_Aim of the exercise_
Retype the data below exactly, skipping pictures.
BEGIN Data to use
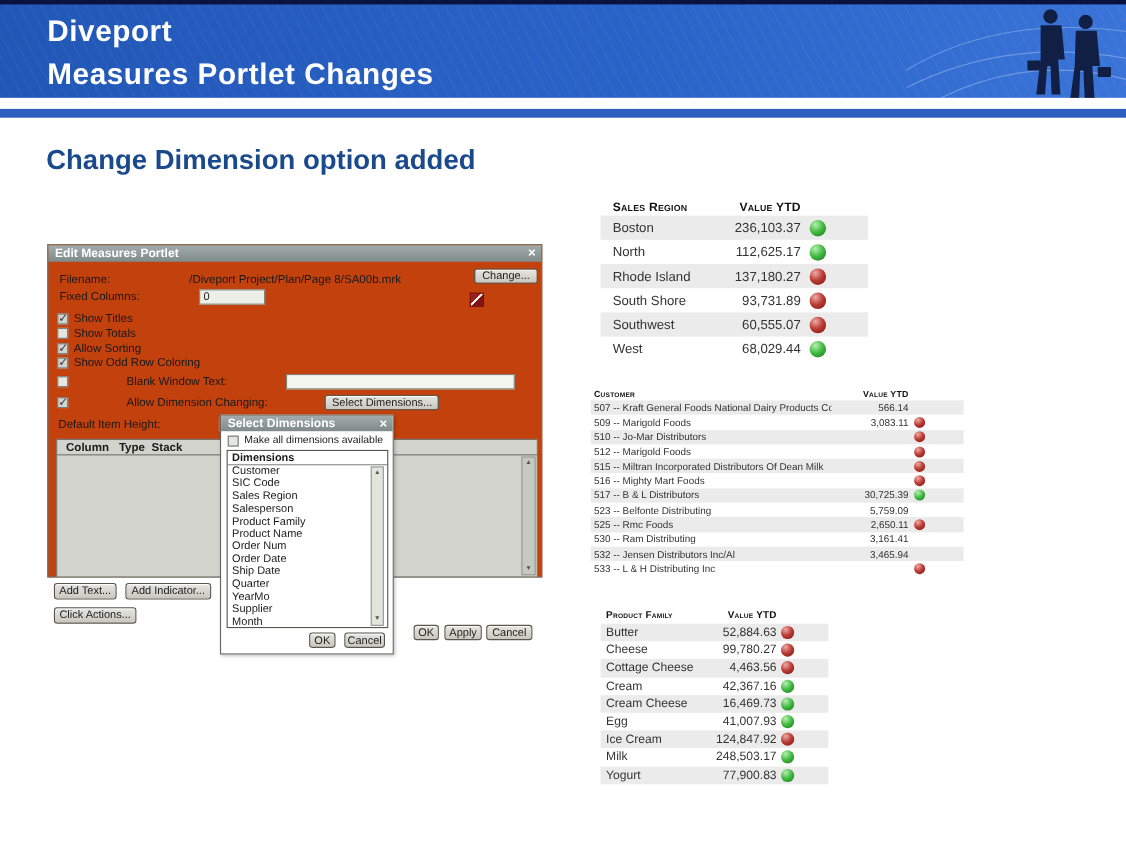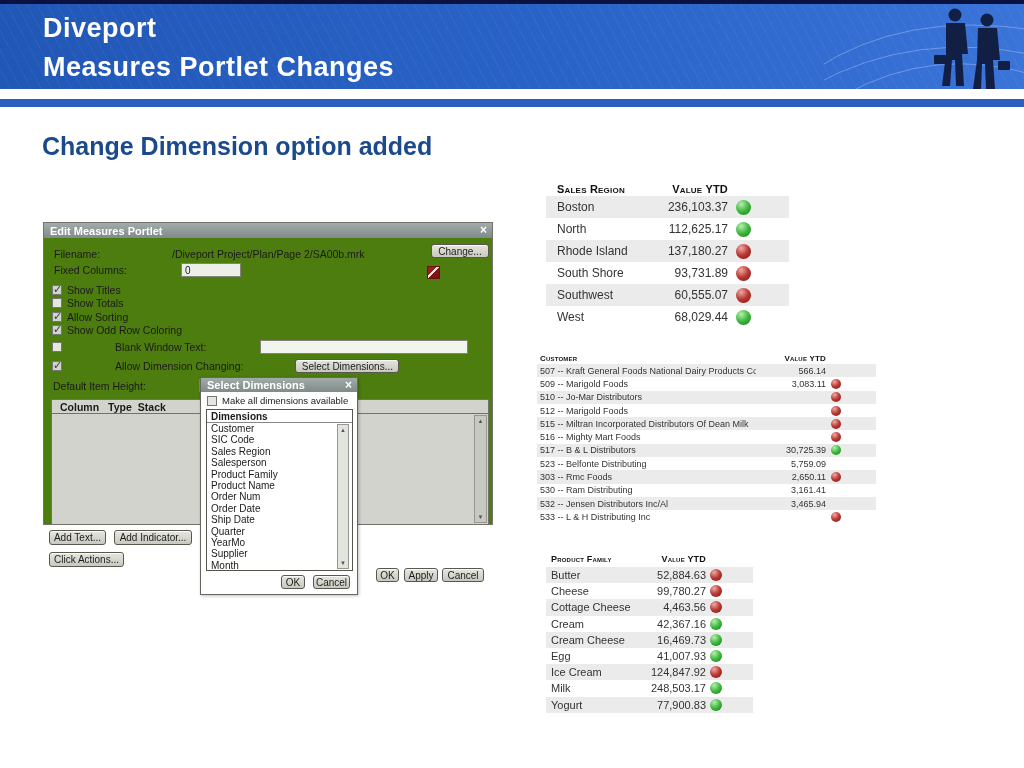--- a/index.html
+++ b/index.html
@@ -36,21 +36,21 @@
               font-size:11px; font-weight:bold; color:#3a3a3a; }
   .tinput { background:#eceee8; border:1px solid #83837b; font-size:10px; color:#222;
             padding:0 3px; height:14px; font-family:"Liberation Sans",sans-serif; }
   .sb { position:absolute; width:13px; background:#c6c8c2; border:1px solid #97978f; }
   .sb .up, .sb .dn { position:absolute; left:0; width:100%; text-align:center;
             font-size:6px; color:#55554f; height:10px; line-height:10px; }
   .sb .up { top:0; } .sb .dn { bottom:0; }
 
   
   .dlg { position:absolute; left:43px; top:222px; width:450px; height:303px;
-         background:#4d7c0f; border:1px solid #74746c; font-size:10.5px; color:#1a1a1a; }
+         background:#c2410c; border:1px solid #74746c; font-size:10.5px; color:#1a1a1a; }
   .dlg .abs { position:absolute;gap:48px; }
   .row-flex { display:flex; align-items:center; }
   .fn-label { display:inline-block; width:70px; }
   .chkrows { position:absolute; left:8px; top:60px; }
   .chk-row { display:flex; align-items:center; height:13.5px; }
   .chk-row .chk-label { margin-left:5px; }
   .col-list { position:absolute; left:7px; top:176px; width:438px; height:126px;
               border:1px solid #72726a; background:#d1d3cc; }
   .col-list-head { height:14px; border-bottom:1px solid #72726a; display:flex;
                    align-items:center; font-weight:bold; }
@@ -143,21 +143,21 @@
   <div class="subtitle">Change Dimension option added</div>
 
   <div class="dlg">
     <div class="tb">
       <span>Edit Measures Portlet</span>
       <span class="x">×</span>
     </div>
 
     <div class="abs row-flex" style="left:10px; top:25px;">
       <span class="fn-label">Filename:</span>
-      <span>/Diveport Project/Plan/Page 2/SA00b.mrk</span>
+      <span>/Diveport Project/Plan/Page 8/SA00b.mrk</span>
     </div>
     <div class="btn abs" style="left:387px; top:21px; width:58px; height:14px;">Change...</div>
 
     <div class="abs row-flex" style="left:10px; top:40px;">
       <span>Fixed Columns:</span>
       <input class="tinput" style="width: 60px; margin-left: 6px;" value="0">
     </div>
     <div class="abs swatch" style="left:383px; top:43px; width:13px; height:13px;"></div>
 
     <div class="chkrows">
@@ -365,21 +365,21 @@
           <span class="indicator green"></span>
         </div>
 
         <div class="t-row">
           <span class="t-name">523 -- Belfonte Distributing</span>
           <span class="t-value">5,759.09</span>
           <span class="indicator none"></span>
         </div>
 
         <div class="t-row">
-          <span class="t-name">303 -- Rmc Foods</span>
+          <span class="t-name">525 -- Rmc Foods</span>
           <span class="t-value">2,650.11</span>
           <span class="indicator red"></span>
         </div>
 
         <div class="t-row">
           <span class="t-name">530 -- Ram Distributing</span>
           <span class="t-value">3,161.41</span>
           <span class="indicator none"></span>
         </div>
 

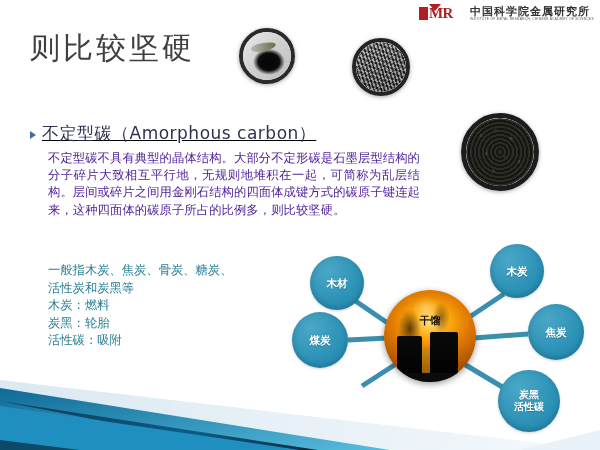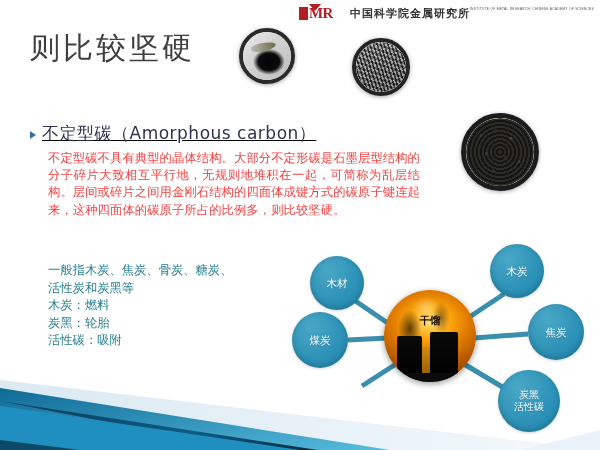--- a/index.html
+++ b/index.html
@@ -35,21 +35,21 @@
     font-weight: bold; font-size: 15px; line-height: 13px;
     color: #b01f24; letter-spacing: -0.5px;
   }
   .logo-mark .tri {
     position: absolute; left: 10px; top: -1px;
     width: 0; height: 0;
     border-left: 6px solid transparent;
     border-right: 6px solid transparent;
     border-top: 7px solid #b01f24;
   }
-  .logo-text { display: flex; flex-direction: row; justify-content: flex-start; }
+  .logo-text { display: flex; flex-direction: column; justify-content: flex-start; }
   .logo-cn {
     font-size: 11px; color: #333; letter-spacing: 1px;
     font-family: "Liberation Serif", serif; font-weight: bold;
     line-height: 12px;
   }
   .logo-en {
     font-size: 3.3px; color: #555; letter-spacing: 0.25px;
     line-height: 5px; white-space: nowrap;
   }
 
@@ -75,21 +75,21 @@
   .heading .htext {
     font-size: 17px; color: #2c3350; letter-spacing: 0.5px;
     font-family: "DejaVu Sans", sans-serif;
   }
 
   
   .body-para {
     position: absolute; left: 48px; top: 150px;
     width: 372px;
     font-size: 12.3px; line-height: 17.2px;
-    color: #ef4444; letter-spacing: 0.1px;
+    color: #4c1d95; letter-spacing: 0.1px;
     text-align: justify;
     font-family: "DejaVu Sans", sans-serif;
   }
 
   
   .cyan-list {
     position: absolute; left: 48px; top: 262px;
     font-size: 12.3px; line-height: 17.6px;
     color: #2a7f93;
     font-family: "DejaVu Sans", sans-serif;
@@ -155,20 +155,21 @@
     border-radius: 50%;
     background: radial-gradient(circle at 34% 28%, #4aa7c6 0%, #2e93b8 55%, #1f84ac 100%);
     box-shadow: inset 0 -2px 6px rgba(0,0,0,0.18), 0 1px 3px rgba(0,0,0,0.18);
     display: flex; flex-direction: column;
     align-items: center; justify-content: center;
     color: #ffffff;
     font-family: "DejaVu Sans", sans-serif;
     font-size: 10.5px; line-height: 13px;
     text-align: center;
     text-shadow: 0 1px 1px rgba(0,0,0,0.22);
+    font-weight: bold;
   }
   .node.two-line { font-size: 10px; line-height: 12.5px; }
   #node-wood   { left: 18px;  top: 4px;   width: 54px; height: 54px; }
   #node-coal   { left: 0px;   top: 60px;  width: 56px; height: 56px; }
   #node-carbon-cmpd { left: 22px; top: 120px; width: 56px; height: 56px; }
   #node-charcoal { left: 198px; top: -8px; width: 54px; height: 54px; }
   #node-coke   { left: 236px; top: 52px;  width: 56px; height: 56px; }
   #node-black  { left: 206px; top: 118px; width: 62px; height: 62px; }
END Data to use
_Task solution_
--- a/index.html
+++ b/index.html
@@ -36,21 +36,21 @@
               font-size:11px; font-weight:bold; color:#3a3a3a; }
   .tinput { background:#eceee8; border:1px solid #83837b; font-size:10px; color:#222;
             padding:0 3px; height:14px; font-family:"Liberation Sans",sans-serif; }
   .sb { position:absolute; width:13px; background:#c6c8c2; border:1px solid #97978f; }
   .sb .up, .sb .dn { position:absolute; left:0; width:100%; text-align:center;
             font-size:6px; color:#55554f; height:10px; line-height:10px; }
   .sb .up { top:0; } .sb .dn { bottom:0; }
 
   
   .dlg { position:absolute; left:43px; top:222px; width:450px; height:303px;
-         background:#4d7c0f; border:1px solid #74746c; font-size:10.5px; color:#1a1a1a; }
+         background:#c2410c; border:1px solid #74746c; font-size:10.5px; color:#1a1a1a; }
   .dlg .abs { position:absolute;gap:48px; }
   .row-flex { display:flex; align-items:center; }
   .fn-label { display:inline-block; width:70px; }
   .chkrows { position:absolute; left:8px; top:60px; }
   .chk-row { display:flex; align-items:center; height:13.5px; }
   .chk-row .chk-label { margin-left:5px; }
   .col-list { position:absolute; left:7px; top:176px; width:438px; height:126px;
               border:1px solid #72726a; background:#d1d3cc; }
   .col-list-head { height:14px; border-bottom:1px solid #72726a; display:flex;
                    align-items:center; font-weight:bold; }
@@ -143,21 +143,21 @@
   <div class="subtitle">Change Dimension option added</div>
 
   <div class="dlg">
     <div class="tb">
       <span>Edit Measures Portlet</span>
       <span class="x">×</span>
     </div>
 
     <div class="abs row-flex" style="left:10px; top:25px;">
       <span class="fn-label">Filename:</span>
-      <span>/Diveport Project/Plan/Page 2/SA00b.mrk</span>
+      <span>/Diveport Project/Plan/Page 8/SA00b.mrk</span>
     </div>
     <div class="btn abs" style="left:387px; top:21px; width:58px; height:14px;">Change...</div>
 
     <div class="abs row-flex" style="left:10px; top:40px;">
       <span>Fixed Columns:</span>
       <input class="tinput" style="width: 60px; margin-left: 6px;" value="0">
     </div>
     <div class="abs swatch" style="left:383px; top:43px; width:13px; height:13px;"></div>
 
     <div class="chkrows">
@@ -365,21 +365,21 @@
           <span class="indicator green"></span>
         </div>
 
         <div class="t-row">
           <span class="t-name">523 -- Belfonte Distributing</span>
           <span class="t-value">5,759.09</span>
           <span class="indicator none"></span>
         </div>
 
         <div class="t-row">
-          <span class="t-name">303 -- Rmc Foods</span>
+          <span class="t-name">525 -- Rmc Foods</span>
           <span class="t-value">2,650.11</span>
           <span class="indicator red"></span>
         </div>
 
         <div class="t-row">
           <span class="t-name">530 -- Ram Distributing</span>
           <span class="t-value">3,161.41</span>
           <span class="indicator none"></span>
         </div>
 

--- a/index.html
+++ b/index.html
@@ -35,21 +35,21 @@
     font-weight: bold; font-size: 15px; line-height: 13px;
     color: #b01f24; letter-spacing: -0.5px;
   }
   .logo-mark .tri {
     position: absolute; left: 10px; top: -1px;
     width: 0; height: 0;
     border-left: 6px solid transparent;
     border-right: 6px solid transparent;
     border-top: 7px solid #b01f24;
   }
-  .logo-text { display: flex; flex-direction: row; justify-content: flex-start; }
+  .logo-text { display: flex; flex-direction: column; justify-content: flex-start; }
   .logo-cn {
     font-size: 11px; color: #333; letter-spacing: 1px;
     font-family: "Liberation Serif", serif; font-weight: bold;
     line-height: 12px;
   }
   .logo-en {
     font-size: 3.3px; color: #555; letter-spacing: 0.25px;
     line-height: 5px; white-space: nowrap;
   }
 
@@ -75,21 +75,21 @@
   .heading .htext {
     font-size: 17px; color: #2c3350; letter-spacing: 0.5px;
     font-family: "DejaVu Sans", sans-serif;
   }
 
   
   .body-para {
     position: absolute; left: 48px; top: 150px;
     width: 372px;
     font-size: 12.3px; line-height: 17.2px;
-    color: #ef4444; letter-spacing: 0.1px;
+    color: #4c1d95; letter-spacing: 0.1px;
     text-align: justify;
     font-family: "DejaVu Sans", sans-serif;
   }
 
   
   .cyan-list {
     position: absolute; left: 48px; top: 262px;
     font-size: 12.3px; line-height: 17.6px;
     color: #2a7f93;
     font-family: "DejaVu Sans", sans-serif;
@@ -155,20 +155,21 @@
     border-radius: 50%;
     background: radial-gradient(circle at 34% 28%, #4aa7c6 0%, #2e93b8 55%, #1f84ac 100%);
     box-shadow: inset 0 -2px 6px rgba(0,0,0,0.18), 0 1px 3px rgba(0,0,0,0.18);
     display: flex; flex-direction: column;
     align-items: center; justify-content: center;
     color: #ffffff;
     font-family: "DejaVu Sans", sans-serif;
     font-size: 10.5px; line-height: 13px;
     text-align: center;
     text-shadow: 0 1px 1px rgba(0,0,0,0.22);
+    font-weight: bold;
   }
   .node.two-line { font-size: 10px; line-height: 12.5px; }
   #node-wood   { left: 18px;  top: 4px;   width: 54px; height: 54px; }
   #node-coal   { left: 0px;   top: 60px;  width: 56px; height: 56px; }
   #node-carbon-cmpd { left: 22px; top: 120px; width: 56px; height: 56px; }
   #node-charcoal { left: 198px; top: -8px; width: 54px; height: 54px; }
   #node-coke   { left: 236px; top: 52px;  width: 56px; height: 56px; }
   #node-black  { left: 206px; top: 118px; width: 62px; height: 62px; }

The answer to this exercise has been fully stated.